▶ What is expected: Reproduce the article about LAUV's album All 4 Nothing word for word, in full.

▶ Extracted text:
The next chapter has arrived for LAUV. The pop singer-songwriter followed the smash success of “I Like Me Better” with a 2018 playlist, I met you when I was 18, and his 2020 debut album, ~how I’m feeling~. Now, he’s returned today, August 5th, with All 4 Nothing, an album he describes as a record about “surrendering to love and life.”
From the previously-released album opener “26,” which the artist reveals to be the place where he shares the “why” behind the album, to the closer of “First Grade,” LAUV’s pop sensibilities and catchy melodies are on full display.
According to LAUV, now that the album is here, there’s still plenty for fans to look forward to. “I’m really excited for my tour,” he tells Consequence. “It’s going to be very, very lit, and more dates are coming soon!” (Grab tix to see LAUV live here.)
Here, he breaks down All 4 Nothing track by track, sharing details behind each song on the record and vignettes into his songwriting process. “I hope listeners take away something genuine,” he says of the LP.
Listen to All 4 Nothing and check out the full breakdown below.
“26” established the ‘why’ I made this album and the struggles I was going through, so I wanted to put it out first to give some context.
This came out in the moment. There wasn’t really a specific mood I was channeling, but the song is about being anxious and wanting to fall in love but knowing that it’s fallen apart so many times and being like, “Am I going to ruin this again? Please save me.”

▶ Data section:

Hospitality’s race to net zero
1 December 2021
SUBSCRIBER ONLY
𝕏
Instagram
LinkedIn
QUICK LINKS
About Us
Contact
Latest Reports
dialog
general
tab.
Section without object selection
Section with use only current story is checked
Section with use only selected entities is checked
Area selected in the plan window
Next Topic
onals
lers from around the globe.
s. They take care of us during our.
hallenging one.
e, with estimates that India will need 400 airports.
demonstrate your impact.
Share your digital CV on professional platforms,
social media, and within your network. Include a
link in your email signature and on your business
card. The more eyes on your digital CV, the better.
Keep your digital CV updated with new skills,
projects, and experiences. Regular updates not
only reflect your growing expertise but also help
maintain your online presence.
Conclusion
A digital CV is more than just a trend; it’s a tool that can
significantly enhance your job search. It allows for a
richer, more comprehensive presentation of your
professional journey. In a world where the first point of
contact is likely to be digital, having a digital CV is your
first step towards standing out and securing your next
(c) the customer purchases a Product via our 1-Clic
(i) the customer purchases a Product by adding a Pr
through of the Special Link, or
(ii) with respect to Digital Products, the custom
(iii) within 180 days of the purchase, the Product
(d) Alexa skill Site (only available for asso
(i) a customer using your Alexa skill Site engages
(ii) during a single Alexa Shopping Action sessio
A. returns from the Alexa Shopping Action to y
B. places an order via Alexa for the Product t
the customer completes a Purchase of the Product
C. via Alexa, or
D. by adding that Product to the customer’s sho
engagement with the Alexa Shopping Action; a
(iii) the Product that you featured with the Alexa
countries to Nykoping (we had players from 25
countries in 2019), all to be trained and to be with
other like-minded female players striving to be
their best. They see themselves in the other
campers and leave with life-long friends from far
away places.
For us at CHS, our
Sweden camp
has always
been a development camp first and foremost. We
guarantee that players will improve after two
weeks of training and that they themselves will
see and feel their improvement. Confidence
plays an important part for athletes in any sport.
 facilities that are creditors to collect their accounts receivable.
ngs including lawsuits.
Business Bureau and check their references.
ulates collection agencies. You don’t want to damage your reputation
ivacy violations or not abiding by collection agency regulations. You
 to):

--

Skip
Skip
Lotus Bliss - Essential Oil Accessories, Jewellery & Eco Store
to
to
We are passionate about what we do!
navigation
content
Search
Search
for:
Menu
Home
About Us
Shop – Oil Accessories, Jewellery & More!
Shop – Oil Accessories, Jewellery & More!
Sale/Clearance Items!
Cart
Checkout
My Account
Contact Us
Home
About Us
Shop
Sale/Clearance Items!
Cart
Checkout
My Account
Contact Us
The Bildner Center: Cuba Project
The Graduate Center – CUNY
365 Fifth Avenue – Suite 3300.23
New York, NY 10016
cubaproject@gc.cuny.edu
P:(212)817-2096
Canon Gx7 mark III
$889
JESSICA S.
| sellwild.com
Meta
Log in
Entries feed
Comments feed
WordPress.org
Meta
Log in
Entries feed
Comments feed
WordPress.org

▶ Solution to this problem:
The next chapter has arrived for LAUV. The pop singer-songwriter followed the smash success of “I Like Me Better” with a 2018 playlist, I met you when I was 18, and his 2020 debut album, ~how I’m feeling~. Now, he’s returned today, August 5th, with All 4 Nothing, an album he describes as a record about “surrendering to love and life.”
From the previously-released album opener “26,” which the artist reveals to be the place where he shares the “why” behind the album, to the closer of “First Grade,” LAUV’s pop sensibilities and catchy melodies are on full display.
According to LAUV, now that the album is here, there’s still plenty for fans to look forward to. “I’m really excited for my tour,” he tells Consequence. “It’s going to be very, very lit, and more dates are coming soon!” (Grab tix to see LAUV live here.)
Here, he breaks down All 4 Nothing track by track, sharing details behind each song on the record and vignettes into his songwriting process. “I hope listeners take away something genuine,” he says of the LP.
Listen to All 4 Nothing and check out the full breakdown below.
“26” established the ‘why’ I made this album and the struggles I was going through, so I wanted to put it out first to give some context.
This came out in the moment. There wasn’t really a specific mood I was channeling, but the song is about being anxious and wanting to fall in love but knowing that it’s fallen apart so many times and being like, “Am I going to ruin this again? Please save me.”